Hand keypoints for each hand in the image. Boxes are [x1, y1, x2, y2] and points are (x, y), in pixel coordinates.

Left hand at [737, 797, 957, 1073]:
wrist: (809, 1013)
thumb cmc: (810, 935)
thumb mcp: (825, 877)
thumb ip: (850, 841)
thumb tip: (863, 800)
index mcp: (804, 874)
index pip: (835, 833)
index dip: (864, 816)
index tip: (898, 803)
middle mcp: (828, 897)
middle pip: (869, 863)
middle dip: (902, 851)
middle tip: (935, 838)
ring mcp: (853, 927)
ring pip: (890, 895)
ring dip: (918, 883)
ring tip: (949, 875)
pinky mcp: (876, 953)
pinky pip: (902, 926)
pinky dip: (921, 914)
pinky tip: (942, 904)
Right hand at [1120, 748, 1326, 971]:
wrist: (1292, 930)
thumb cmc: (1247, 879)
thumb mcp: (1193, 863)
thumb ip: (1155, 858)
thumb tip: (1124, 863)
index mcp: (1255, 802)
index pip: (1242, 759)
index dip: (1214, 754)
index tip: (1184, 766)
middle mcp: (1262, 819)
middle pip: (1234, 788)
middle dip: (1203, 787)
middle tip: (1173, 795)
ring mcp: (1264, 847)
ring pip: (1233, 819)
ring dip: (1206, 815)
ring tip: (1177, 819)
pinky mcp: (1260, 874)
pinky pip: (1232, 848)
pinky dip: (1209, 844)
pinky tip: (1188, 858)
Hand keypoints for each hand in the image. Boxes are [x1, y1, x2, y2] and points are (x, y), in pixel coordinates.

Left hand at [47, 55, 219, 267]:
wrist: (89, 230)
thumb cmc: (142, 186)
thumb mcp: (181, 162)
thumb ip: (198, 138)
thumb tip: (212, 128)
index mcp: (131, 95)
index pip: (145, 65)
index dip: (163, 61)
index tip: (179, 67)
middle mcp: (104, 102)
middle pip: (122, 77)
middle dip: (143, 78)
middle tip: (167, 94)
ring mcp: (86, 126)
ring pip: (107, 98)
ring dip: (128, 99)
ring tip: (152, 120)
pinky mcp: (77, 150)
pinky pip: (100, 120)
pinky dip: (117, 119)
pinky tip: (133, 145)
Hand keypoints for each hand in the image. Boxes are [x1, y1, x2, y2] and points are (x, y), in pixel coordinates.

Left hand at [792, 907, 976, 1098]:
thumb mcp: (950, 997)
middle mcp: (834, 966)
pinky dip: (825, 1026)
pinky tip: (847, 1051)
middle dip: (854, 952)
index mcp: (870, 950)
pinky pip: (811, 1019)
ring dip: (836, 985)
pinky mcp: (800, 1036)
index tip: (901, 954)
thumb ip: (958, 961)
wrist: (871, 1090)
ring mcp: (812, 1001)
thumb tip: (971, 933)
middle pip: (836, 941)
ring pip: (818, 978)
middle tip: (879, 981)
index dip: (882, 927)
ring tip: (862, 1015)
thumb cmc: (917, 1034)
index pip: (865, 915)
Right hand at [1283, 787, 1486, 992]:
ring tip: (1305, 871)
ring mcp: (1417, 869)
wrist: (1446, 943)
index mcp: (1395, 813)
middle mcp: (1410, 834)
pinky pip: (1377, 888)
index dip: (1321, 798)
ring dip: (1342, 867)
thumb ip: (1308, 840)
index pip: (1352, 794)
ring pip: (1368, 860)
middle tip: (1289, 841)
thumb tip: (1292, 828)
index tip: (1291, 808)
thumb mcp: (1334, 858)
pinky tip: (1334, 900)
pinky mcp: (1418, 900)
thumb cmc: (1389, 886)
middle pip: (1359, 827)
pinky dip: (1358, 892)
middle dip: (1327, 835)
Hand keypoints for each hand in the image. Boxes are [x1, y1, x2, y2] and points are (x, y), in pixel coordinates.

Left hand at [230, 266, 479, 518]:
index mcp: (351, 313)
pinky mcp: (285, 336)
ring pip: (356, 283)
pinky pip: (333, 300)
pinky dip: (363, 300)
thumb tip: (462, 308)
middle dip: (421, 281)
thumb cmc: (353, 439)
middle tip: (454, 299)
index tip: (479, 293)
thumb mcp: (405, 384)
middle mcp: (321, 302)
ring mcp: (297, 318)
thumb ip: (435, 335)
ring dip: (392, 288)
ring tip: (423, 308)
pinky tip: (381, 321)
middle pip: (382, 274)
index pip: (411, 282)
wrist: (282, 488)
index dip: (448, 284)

_ _ _ _

Try it: Return, unchanged, the run of lines above that opens with the line containing "thumb tip: (1292, 828)" and closes with the line containing "middle dip: (1327, 835)". Include both.

Answer box:
thumb tip: (1292, 828)
index tip: (1291, 808)
thumb mcp: (1334, 858)
pinky tip: (1334, 900)
pinky mcp: (1418, 900)
thumb cmc: (1389, 886)
middle pip: (1359, 827)
pinky dip: (1358, 892)
middle dip: (1327, 835)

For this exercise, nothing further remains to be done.